- [Given task a]: Please write out the records word for word, from their first line through the line containing "14: (116, 352)", with both ends included. Omit the pictures from your answer.
-- START Text extract --
The results so far from DoCoMo's many tests with the eight different vendors haven't yet yielded a definitive answer about which frequency bands are best suited for 5G applications, according to Abeta. "We haven’t decided which frequency band to use for 5G. We're looking at what's technically possible," he said.

Next page: Stairway to heaven

Stairway to heaven
For EE , meanwhile, the way to 5G isn't so much a journey as a "Stairway to heaven," according to Mansoor Hanif, the UK operator's director of radio access networks. Hanif said that network nirvana is when "the customer experience is way ahead of the customer expectation."

"There's too much focus on the 'G's'," he said. "The real global race is between customer expectation and customer experience. We'll drive and implement the best of all G's to win that race. It's all about the customer experience."
-- END Text extract --
-- START Dataset --
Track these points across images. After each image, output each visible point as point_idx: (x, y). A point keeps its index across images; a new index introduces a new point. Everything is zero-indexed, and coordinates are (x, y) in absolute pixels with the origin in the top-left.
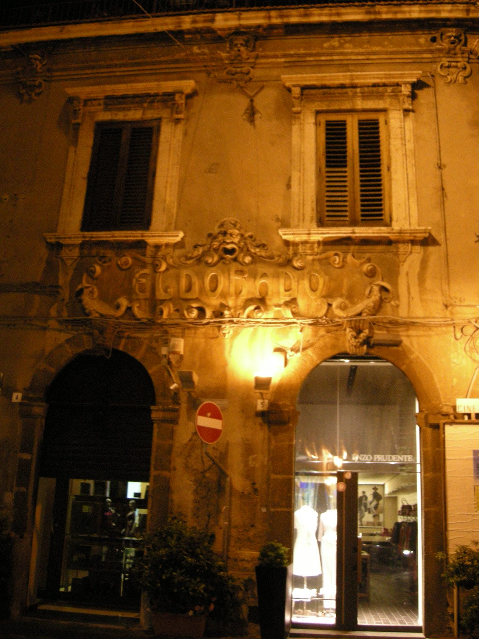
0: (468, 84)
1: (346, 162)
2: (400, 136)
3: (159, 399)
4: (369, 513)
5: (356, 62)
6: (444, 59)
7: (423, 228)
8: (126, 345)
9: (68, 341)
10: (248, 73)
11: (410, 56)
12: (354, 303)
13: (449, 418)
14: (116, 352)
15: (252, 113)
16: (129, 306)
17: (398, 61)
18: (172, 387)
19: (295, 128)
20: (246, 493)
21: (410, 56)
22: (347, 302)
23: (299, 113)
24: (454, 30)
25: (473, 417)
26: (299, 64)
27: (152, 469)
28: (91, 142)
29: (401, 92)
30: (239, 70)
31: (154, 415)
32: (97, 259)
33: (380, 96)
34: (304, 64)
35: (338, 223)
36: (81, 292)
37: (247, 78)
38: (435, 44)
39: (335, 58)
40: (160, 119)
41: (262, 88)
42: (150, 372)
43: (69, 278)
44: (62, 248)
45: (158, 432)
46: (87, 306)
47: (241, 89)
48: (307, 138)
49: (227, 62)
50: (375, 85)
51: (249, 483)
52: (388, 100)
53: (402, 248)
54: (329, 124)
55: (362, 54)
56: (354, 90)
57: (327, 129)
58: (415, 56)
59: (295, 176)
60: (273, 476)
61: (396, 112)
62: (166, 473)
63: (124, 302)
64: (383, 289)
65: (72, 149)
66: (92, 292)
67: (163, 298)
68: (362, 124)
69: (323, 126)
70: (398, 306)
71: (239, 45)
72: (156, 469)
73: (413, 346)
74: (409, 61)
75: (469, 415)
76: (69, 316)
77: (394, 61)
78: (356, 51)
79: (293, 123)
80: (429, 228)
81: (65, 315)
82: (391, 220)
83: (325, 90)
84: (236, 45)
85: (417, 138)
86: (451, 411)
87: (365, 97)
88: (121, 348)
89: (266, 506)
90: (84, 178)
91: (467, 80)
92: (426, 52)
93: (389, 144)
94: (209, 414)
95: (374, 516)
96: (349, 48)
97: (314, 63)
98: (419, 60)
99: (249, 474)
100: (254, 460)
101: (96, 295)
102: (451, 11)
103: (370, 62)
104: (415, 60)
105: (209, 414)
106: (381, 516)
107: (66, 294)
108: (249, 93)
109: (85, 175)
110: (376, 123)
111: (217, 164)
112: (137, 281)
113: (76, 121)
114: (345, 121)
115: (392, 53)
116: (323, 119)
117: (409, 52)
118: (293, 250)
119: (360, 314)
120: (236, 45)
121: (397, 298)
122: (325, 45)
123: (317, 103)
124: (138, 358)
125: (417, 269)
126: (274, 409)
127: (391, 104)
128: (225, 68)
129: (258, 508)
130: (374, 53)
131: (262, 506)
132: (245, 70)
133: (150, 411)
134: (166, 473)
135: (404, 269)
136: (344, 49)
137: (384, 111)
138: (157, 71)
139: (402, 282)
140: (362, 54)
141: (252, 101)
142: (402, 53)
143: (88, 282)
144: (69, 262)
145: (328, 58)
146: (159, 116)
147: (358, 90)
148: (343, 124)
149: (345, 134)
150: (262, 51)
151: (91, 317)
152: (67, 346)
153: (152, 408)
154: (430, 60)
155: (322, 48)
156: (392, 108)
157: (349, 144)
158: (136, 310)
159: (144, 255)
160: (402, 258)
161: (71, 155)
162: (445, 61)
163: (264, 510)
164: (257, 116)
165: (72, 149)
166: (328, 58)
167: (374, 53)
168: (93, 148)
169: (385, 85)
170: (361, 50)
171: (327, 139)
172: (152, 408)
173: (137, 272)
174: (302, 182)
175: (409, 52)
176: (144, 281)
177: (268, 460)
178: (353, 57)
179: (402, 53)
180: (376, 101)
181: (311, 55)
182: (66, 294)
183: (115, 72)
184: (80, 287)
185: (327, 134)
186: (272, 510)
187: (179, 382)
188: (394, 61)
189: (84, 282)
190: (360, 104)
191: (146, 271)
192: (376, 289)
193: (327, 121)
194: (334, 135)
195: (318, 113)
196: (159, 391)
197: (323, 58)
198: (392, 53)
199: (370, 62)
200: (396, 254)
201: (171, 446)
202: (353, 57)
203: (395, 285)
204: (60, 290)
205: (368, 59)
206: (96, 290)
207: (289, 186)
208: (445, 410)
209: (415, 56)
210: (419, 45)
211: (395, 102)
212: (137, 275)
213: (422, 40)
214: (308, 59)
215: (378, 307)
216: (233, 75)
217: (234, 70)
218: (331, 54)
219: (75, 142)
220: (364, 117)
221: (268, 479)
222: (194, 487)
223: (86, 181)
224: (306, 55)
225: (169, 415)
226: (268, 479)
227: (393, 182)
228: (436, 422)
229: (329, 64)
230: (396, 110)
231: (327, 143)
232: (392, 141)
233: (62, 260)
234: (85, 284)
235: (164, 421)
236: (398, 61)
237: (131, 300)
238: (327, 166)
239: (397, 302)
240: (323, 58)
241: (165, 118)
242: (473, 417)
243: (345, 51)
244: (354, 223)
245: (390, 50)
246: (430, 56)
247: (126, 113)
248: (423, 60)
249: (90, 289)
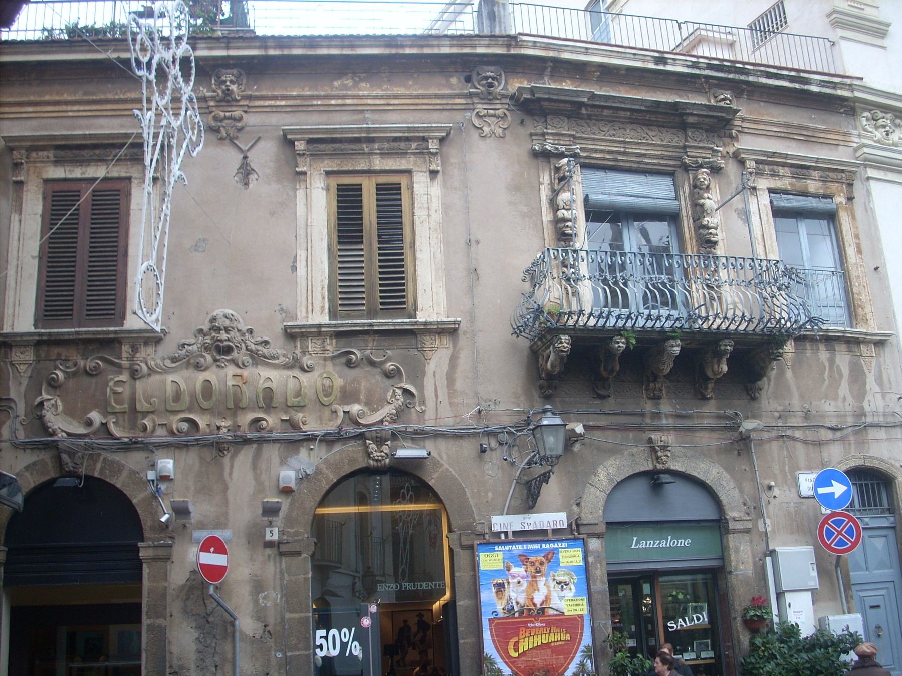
0: (507, 138)
1: (362, 237)
2: (428, 203)
3: (147, 534)
4: (414, 649)
5: (374, 108)
6: (479, 106)
7: (452, 320)
8: (102, 469)
9: (27, 468)
10: (240, 119)
11: (439, 101)
12: (374, 410)
13: (484, 539)
14: (88, 478)
15: (246, 171)
16: (104, 421)
17: (424, 107)
18: (163, 519)
19: (300, 194)
20: (257, 637)
21: (439, 101)
22: (366, 409)
23: (305, 173)
24: (492, 68)
25: (510, 535)
26: (304, 109)
27: (144, 617)
28: (39, 209)
29: (428, 148)
30: (227, 114)
31: (142, 554)
32: (58, 362)
33: (403, 154)
34: (310, 109)
35: (353, 313)
36: (41, 404)
37: (239, 125)
38: (469, 85)
39: (348, 101)
40: (129, 179)
41: (259, 139)
42: (135, 501)
43: (23, 388)
44: (11, 349)
45: (149, 574)
46: (49, 424)
47: (232, 140)
48: (316, 205)
49: (212, 103)
50: (396, 139)
51: (260, 625)
52: (412, 159)
53: (428, 342)
54: (341, 188)
55: (382, 97)
56: (371, 145)
57: (338, 196)
58: (444, 101)
59: (301, 255)
60: (288, 616)
61: (421, 174)
62: (160, 621)
63: (96, 416)
64: (406, 392)
65: (15, 218)
66: (55, 406)
67: (144, 409)
68: (381, 189)
69: (334, 191)
70: (424, 411)
71: (228, 83)
72: (149, 617)
73: (442, 458)
74: (438, 107)
75: (506, 533)
76: (25, 438)
77: (419, 107)
78: (374, 93)
79: (298, 187)
80: (459, 319)
81: (21, 436)
82: (416, 310)
83: (337, 145)
84: (225, 82)
85: (446, 208)
86: (487, 531)
87: (384, 154)
88: (96, 475)
89: (281, 651)
90: (33, 258)
91: (506, 131)
92: (458, 96)
93: (413, 214)
94: (212, 550)
95: (420, 653)
96: (365, 89)
97: (322, 108)
98: (449, 107)
99: (259, 615)
100: (264, 598)
101: (60, 408)
102: (488, 46)
103: (390, 108)
104: (445, 107)
105: (212, 550)
106: (430, 651)
107: (21, 408)
108: (242, 146)
109: (36, 253)
110: (397, 188)
111: (204, 240)
112: (112, 389)
113: (19, 179)
114: (361, 185)
115: (417, 97)
116: (334, 182)
117: (438, 96)
118: (301, 348)
119: (382, 421)
120: (225, 82)
121: (423, 402)
122: (336, 84)
123: (326, 162)
124: (118, 486)
125: (446, 367)
126: (285, 537)
127: (415, 163)
128: (211, 112)
129: (273, 653)
130: (396, 97)
131: (276, 651)
132: (237, 113)
133: (138, 550)
134: (160, 621)
135: (431, 367)
136: (360, 90)
137: (409, 172)
138: (124, 113)
139: (429, 382)
140: (382, 97)
141: (245, 158)
142: (429, 97)
143: (48, 393)
144: (22, 368)
145: (340, 102)
146: (128, 175)
147: (376, 146)
148: (358, 188)
149: (361, 201)
150: (257, 90)
151: (55, 438)
152: (27, 474)
153: (140, 544)
154: (463, 107)
155: (332, 87)
156: (417, 169)
157: (365, 216)
158: (112, 427)
159: (120, 358)
160: (429, 354)
161: (15, 225)
162: (480, 107)
163: (279, 655)
164: (253, 177)
165: (15, 218)
166: (340, 102)
167: (396, 97)
168: (43, 216)
169: (407, 139)
170: (380, 93)
171: (339, 207)
172: (140, 544)
173: (112, 379)
174: (309, 263)
175: (438, 96)
176: (119, 389)
177: (281, 598)
178: (369, 101)
179: (429, 97)
180: (398, 159)
181: (318, 97)
182: (21, 408)
183: (67, 111)
184: (39, 399)
185: (338, 202)
186: (289, 654)
187: (171, 511)
188: (419, 107)
189: (43, 393)
190: (378, 163)
191: (124, 377)
192: (399, 392)
193: (338, 185)
194: (348, 202)
195: (328, 173)
196: (147, 523)
197: (333, 102)
198: (417, 97)
199: (390, 108)
200: (422, 350)
201: (166, 588)
202: (369, 101)
203: (421, 387)
204: (12, 405)
205: (389, 104)
206: (59, 402)
207: (294, 268)
208: (479, 528)
209: (444, 101)
210: (451, 86)
211: (420, 161)
212: (111, 383)
213: (454, 80)
214: (315, 102)
215: (398, 416)
216: (221, 121)
217: (222, 114)
218: (344, 97)
219: (19, 208)
220: (383, 179)
221: (283, 619)
222: (197, 635)
223: (36, 262)
224: (312, 97)
225: (161, 552)
226: (283, 619)
227: (418, 263)
228: (470, 543)
229: (341, 109)
230: (421, 172)
231: (339, 213)
232: (417, 212)
233: (13, 365)
234: (45, 396)
235: (155, 559)
236: (424, 107)
237: (105, 413)
238: (339, 243)
239: (423, 407)
240: (333, 102)
241: (136, 178)
242: (510, 535)
243: (361, 93)
244: (372, 314)
245: (415, 93)
246: (462, 101)
247: (84, 169)
248: (454, 107)
249: (53, 402)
-- END Dataset --
- [Given task b]: Continue the passage on operators' plans for 5G from the point where it stops.

- [Exercise answer a]:
Track these points across images. After each image, output each visible point as point_idx: (x, y). A point keeps its index across images; a new index introduces a new point. Everything is zero-indexed, and coordinates are (x, y) in absolute pixels with the origin in the top-left.
0: (468, 84)
1: (346, 162)
2: (400, 136)
3: (159, 399)
4: (369, 513)
5: (356, 62)
6: (444, 59)
7: (423, 228)
8: (126, 345)
9: (68, 341)
10: (248, 73)
11: (410, 56)
12: (354, 303)
13: (449, 418)
14: (116, 352)

- [Exercise answer b]:
Hanif also noted that the UK will take a different path to 5G and move at a different pace than Asia. That's mainly due to different user expectations, variable fiber speeds in the UK and the high cost of physical upgrades. "It's hugely expensive to do macro upgrades," he said.

"We can apply 5G innovations incrementally on our 4G network where it makes sense for our customers," he said. "We don't necessarily want to be first with 5G, but we want to be aligned with industry thinking in the future."

Want to know more about 5G? Check out our dedicated 5G content channel
here on Light Reading.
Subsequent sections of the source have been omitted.